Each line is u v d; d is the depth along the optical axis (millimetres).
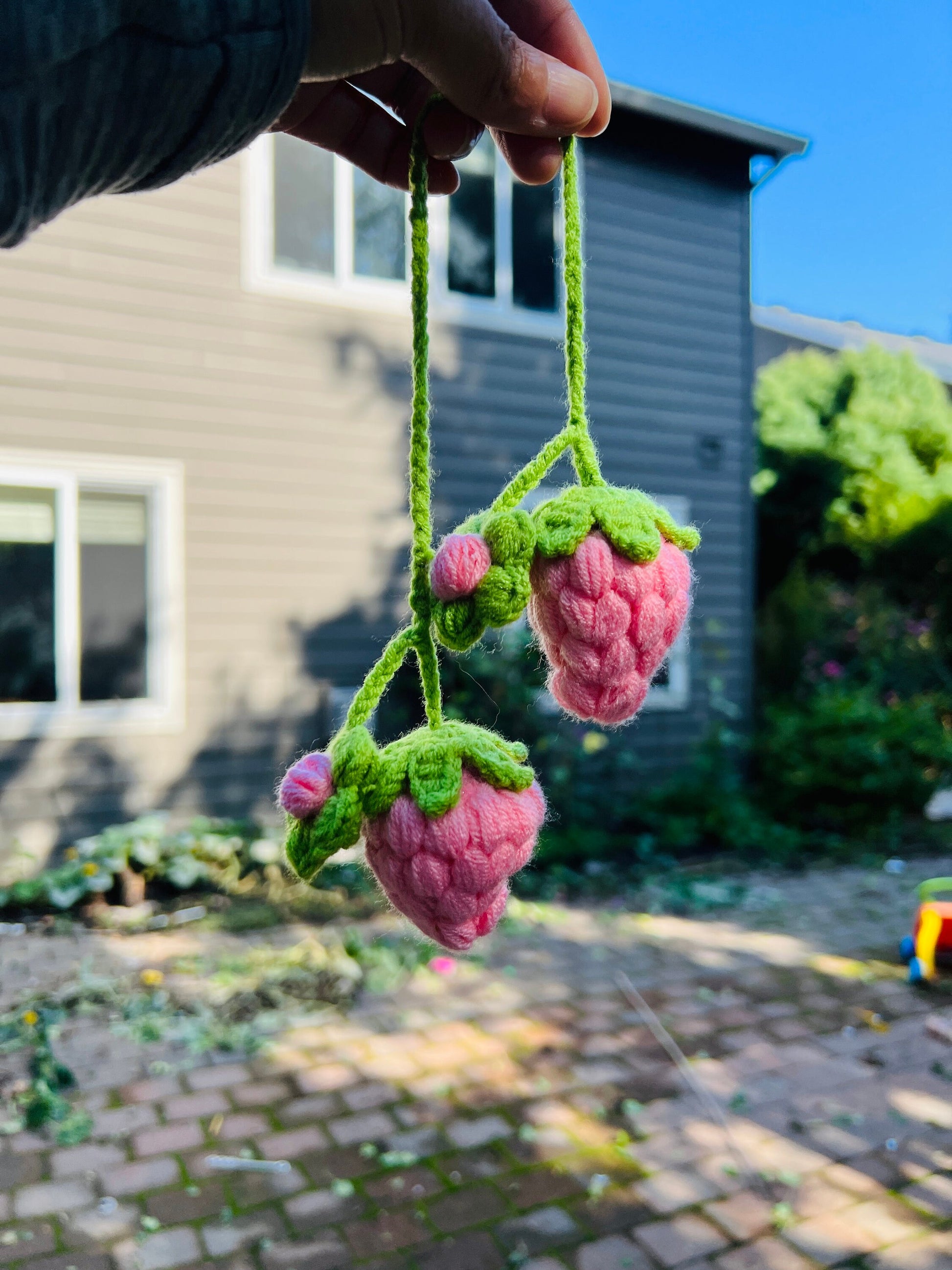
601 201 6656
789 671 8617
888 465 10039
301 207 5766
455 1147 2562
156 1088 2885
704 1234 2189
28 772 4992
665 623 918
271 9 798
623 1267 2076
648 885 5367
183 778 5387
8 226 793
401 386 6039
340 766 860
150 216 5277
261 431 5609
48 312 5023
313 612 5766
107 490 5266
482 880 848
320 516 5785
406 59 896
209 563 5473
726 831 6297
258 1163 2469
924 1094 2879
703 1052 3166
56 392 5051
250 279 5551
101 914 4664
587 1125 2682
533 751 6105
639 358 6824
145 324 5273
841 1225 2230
...
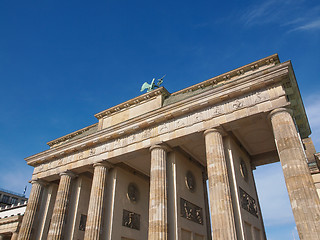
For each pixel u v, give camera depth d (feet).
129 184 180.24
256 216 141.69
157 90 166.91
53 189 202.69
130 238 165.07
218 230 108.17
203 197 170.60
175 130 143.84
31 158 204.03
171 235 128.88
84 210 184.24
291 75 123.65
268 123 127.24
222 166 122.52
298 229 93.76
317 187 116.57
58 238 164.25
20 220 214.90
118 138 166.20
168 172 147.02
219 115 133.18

*TASK STATEMENT*
Take from the material above the lines running from the one with "261 431 5609" through the one with "841 1225 2230", and repeat them exactly, with nothing else.

*SOLUTION TO THIS PROBLEM*
261 431 5609
48 312 5023
313 612 5766
107 490 5266
482 880 848
320 516 5785
406 59 896
209 563 5473
726 831 6297
258 1163 2469
924 1094 2879
703 1052 3166
56 392 5051
250 279 5551
101 914 4664
587 1125 2682
533 751 6105
639 358 6824
145 324 5273
841 1225 2230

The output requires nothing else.